What purpose does film serve in the history classroom or in the telling of history?
by STEPHEN KREYENBUHL on October 3, 2017 - 1:26pm
For me personally, film can serve as a major tool in learning or telling history in a classroom setting. There are things lectures and slideshows are simply incapable of accomplishing that a film can accomplish on a regular basis. The first film that comes to mind that backs up this claim is Waltz with Bashir. The film is able to reanimate the story of the soldiers that fought within the Lebanon War in 1982. The point is that film makes history come to life. With film, history is no longer something we are forced to learn throughout our educational careers, but helps recreate the events for those who didn’t have to live through them or weren’t alive to see them happen. In all honesty, if I were to learn about this war in a regular history class through a textbook, I’d more than likely just regurgitate whatever the textbook said on a final exam just to get the mark I wanted. On the other hand, the film has actually caused and forced me to really think critically on what the significance of this war really meant for these people and how the massacres were truly a tragedy. Film forces you to watch these people deal with their suffering as well as Ari Folman remembering what he forgot such a long time ago. These events can now be associated to real people and make an audience truly try to relate and it becomes more than just history, it becomes real.

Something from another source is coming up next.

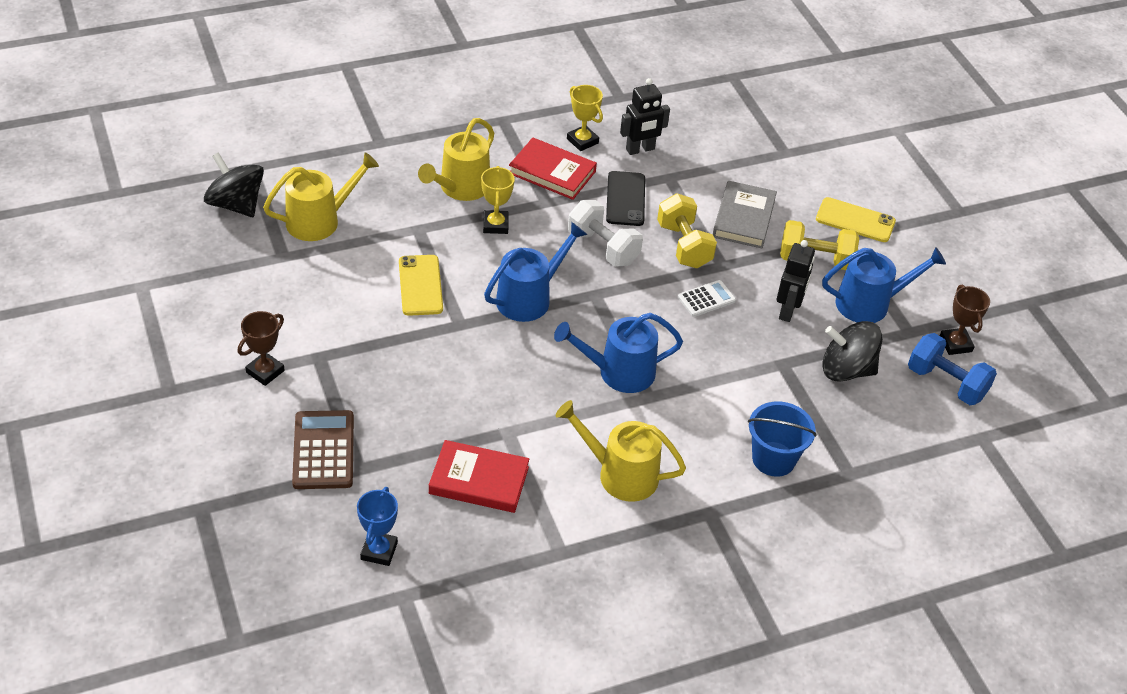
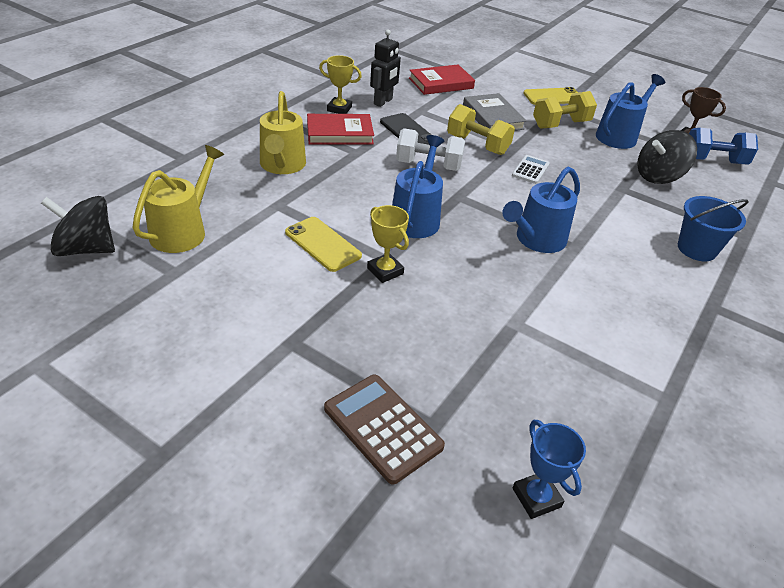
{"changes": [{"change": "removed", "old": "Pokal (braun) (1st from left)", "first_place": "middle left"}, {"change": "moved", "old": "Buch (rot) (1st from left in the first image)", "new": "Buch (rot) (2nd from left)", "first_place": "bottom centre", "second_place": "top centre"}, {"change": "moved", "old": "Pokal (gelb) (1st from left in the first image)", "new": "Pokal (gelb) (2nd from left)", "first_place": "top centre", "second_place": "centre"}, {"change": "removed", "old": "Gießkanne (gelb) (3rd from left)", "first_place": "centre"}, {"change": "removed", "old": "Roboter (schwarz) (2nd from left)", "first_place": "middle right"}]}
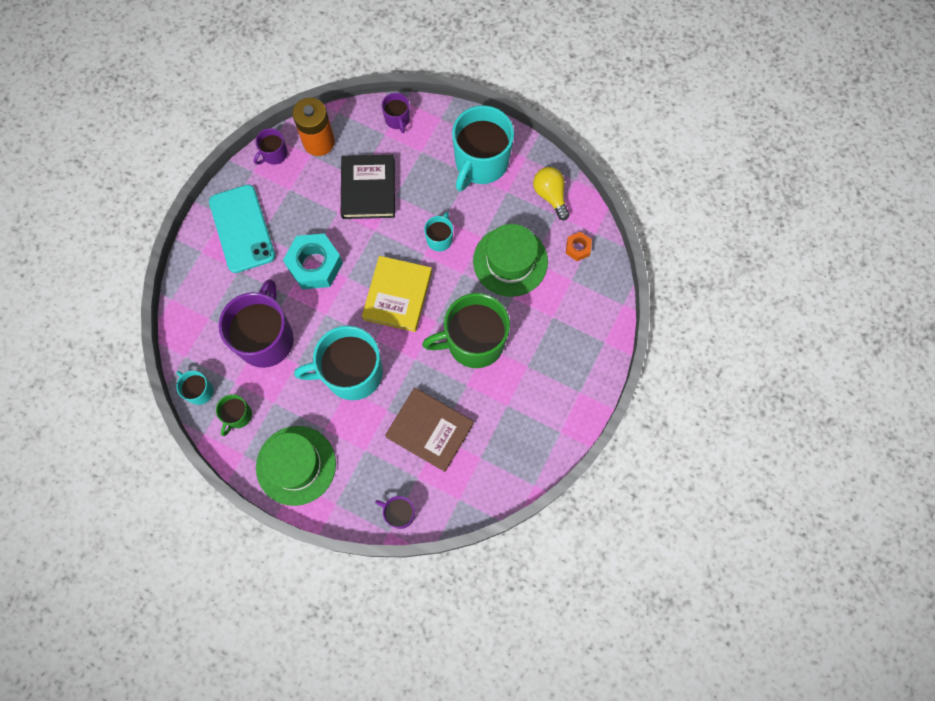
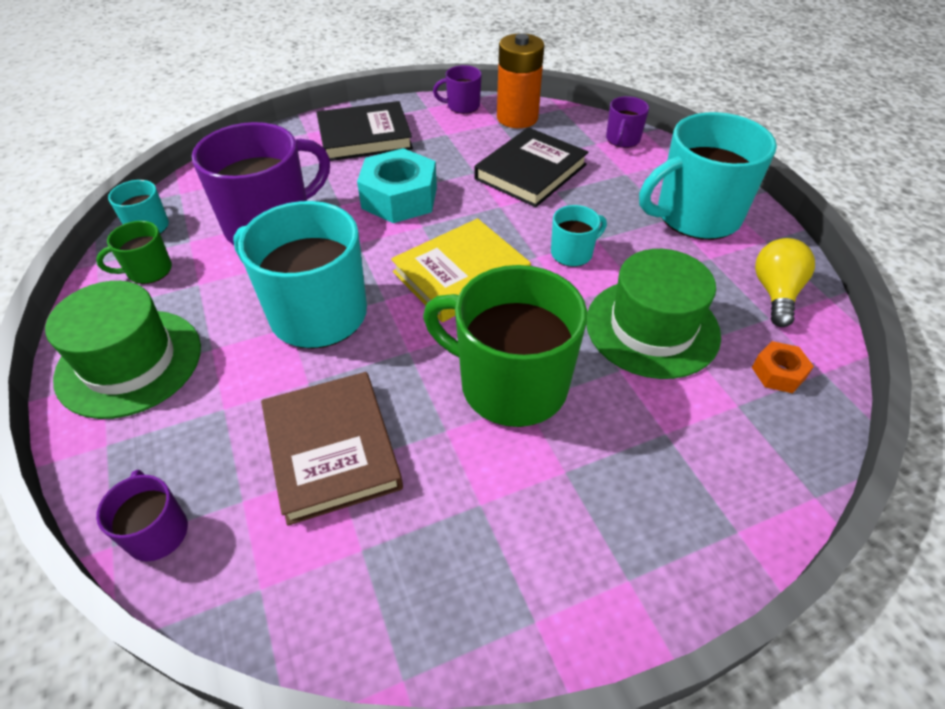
{"changes": [{"change": "replaced", "old": "Handy (türkis)", "new": "Buch (schwarz) (1st from left)", "first_place": "top left", "second_place": "top centre"}]}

With all that being said, a counter argument for film being a classroom would be that it isn’t always one hundred percent accurate of what actual happened. I agree with that statement, but a film doesn’t have to be accurate let alone a work of non-fiction to be affective. Half of a Yellow Sun was a work of fiction, but it definitely got its point across in the re-telling of the Biafran War throughout the late 1960s. A film doesn’t have to be completely accurate all of events or based on real people, but needs to stay true to the history and be able to start a conversation within a classroom setting. While the films I mentioned in this post differ in fact and fiction, they both accomplish the same thing. They are able to give their historical event a face an audience can relate back to you. The more and more they relate to that face, the more research they will want to do and more channels of understanding will open naturally, compared to a teacher forcing someone to remember a certain date or event. From film, it allows for students to really make an effort to learn outside of a classroom and really apply the things they learn to life in the real world.
Overall, film in the classroom can be used as learning tool and as a conversation starter that a student can really take outside of the classroom. As elementary as it sounds, the first ever time I remember film, or Television if you if will, being used in the classroom setting was Bill Nye the Science Guy or Schoolhouse Rock to really have those subjects stick with me into the real world. I feel those films and films in general do the same thing, really make the topic be played out into the real world rather than just sitting in a classroom. While there is still a place for lectures and slideshows, film can really make ideas pop and last longer outside of a classroom.